1
Cabinet du docteur Blöhm. 10 h 33.
Deuxième séance.
Les yeux grands ouverts, le patient fixait le plafond d’un regard absent. Les pupilles dilatées, il entamait son voyage intérieur, naviguant à l’aveugle dans les méandres de son subconscient. Seule la voix du praticien vint rompre le silence. La suggestion pouvait commencer.
— Détendez-vous et imaginez un endroit rassurant. Où vous trouvez-vous ?
— Je suis… dans une pièce toute blanche.
— Quel âge avez-vous ?
— Sept ans.
— Très bien. À présent, imaginez que les murs de cette pièce s’effacent peu à peu. Qu’y a-t-il juste derrière ?
— Je vois… un long ruban sombre qui serpente devant moi, comme… comme un chemin ou une route.
— Savez-vous où conduit cette route ?
— Non. Il y a de l’eau devant mes yeux.
— D’où vient cette eau ?
— Du ciel. Les gouttes glissent devant moi, mais je ne les reçois pas.
Assis dans son fauteuil Chesterfield, Matthias Blöhm écrasa sa cigarette sur le cristal d’un cendrier garnissant le guéridon voisin. Dans la pénombre de son bureau cossu, d’imposantes bibliothèques de bois sombre exposaient les flancs austères d’ouvrages presque exclusivement consacrés à la psychanalyse. En face d’elles, un sofa aux lignes résolument contemporaines, seule concession à la modernité, semblait flotter au-dessus du parquet de chêne.
Le silence feutré qui régnait dans la pièce n’était interrompu que par la percussion d’une pendule à balancier, égrainant les secondes comme un métronome. Une régularité nécessaire à l’état hypnotique dans lequel se trouvait plongé le patient. Étendu sur le divan, ce dernier livrait par bribes les souvenirs d’un événement que Blöhm s’ingéniait à faire émerger des profondeurs de sa mémoire.
En quarante années de pratique, le psychanalyste faisait figure de référence dans le domaine de l’hypnose. Il y avait consacré l’essentiel de sa carrière, de sa vie même, consumant deux mariages, balayant d’un revers de main quasi freudien toute idée de descendance. D’une certaine manière, l’hypnose s’était rendue maître de son propre praticien, au détriment d’une vie privée digne de ce nom. Et quand bien même en éprouvait-il quelque regret, du moins possédait-il la pudeur de ne jamais en faire état.
— Sur quoi s’écrasent ces gouttes ?
— Sur une vitre. Il y a des vitres autour de moi, comme une cage de verre.
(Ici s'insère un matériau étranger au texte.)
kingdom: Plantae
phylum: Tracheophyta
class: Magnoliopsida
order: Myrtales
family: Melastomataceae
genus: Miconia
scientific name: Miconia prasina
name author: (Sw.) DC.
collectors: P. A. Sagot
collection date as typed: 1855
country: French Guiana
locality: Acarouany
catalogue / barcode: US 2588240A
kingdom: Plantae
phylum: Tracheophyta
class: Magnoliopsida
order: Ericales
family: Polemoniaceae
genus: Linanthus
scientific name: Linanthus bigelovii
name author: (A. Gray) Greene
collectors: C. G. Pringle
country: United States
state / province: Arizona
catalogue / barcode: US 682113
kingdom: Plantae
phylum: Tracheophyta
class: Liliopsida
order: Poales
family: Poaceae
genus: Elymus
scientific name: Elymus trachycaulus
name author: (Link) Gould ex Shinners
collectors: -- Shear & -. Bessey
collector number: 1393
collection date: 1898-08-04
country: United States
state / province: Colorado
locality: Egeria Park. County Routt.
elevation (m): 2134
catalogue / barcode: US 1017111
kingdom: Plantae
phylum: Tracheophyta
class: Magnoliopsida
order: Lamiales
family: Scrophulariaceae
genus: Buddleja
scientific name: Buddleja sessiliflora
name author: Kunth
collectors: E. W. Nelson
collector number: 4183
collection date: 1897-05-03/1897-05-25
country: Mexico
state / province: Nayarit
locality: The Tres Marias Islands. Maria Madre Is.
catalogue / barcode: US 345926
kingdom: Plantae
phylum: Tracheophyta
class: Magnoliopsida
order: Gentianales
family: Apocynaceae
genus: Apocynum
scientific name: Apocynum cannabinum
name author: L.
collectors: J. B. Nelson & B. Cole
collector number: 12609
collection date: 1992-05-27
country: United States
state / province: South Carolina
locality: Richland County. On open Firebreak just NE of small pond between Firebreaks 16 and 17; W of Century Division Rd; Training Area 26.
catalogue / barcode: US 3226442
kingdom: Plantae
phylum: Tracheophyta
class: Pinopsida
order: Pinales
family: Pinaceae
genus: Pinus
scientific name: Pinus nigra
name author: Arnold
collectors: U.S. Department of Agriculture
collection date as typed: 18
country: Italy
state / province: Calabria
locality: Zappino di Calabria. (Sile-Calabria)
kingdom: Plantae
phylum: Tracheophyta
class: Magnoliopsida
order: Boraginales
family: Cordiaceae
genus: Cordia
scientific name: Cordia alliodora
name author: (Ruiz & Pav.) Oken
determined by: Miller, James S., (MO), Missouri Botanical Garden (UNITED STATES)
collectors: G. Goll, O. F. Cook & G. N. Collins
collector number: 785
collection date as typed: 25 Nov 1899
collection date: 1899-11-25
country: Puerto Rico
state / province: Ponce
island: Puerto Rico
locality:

On dirait que… la cage avance sur le ruban sombre.
Le psychanalyste regroupa les informations que lui donnait le patient, puis ouvrit une large accolade devant laquelle il inscrivit les mots suivants : « Voiture ? Route ? Pluie ? »
— Connaissez-vous la destination de la cage de verre ?
— Non. Il y a du brouillard sur le verre. Je m’amuse à y écrire mon nom.
Nouvelle accolade : « Buée + froid = Hiver ? »
— Êtes-vous seul dans cette cage ?
— Je crois que… non.
— Qui sont les autres personnes ?
— Il y a un homme et une femme devant moi.
— Qui sont-ils pour vous ?
— Je ne sais pas. Je ne vois pas leurs visages.
— Y’a-t-il d’autres personnes dans la cage ?
— Je ne crois pas.
Blöhm extirpa un paquet de cigarettes de la poche de sa veste de tweed et poursuivit.
— Parlez-moi de cet homme et de cette femme. Est-ce qu’ils vous parlent ?
— Ils… Ils se disputent.
— À quel propos ?
— Je ne sais pas. Ils parlent, mais je ne comprends pas ce qu’ils se disent.
Silence.
— J’ai peur…
— De quoi avez-vous peur ?
— Je ne sais pas. Quelque chose n’est pas normal, comme si… comme nous n’étions pas seuls sur le ruban sombre.
L’heure impartie arrivait à son terme. Le thérapeute interrompit la suggestion, faisant doucement revenir le patient dans la sphère temporelle du présent. La première séance n’avait été qu’un long entretien d’usage, ponctué de questions de toutes sortes. Celle qui s’achevait à l’instant donnait déjà des résultats très satisfaisants, malgré les réticences émises par son client lors de leur rencontre initiale. Le débriefing, lui, fut réduit au minimum. Il faudrait encore de nombreuses sessions avant qu’apparaissent les premières certitudes.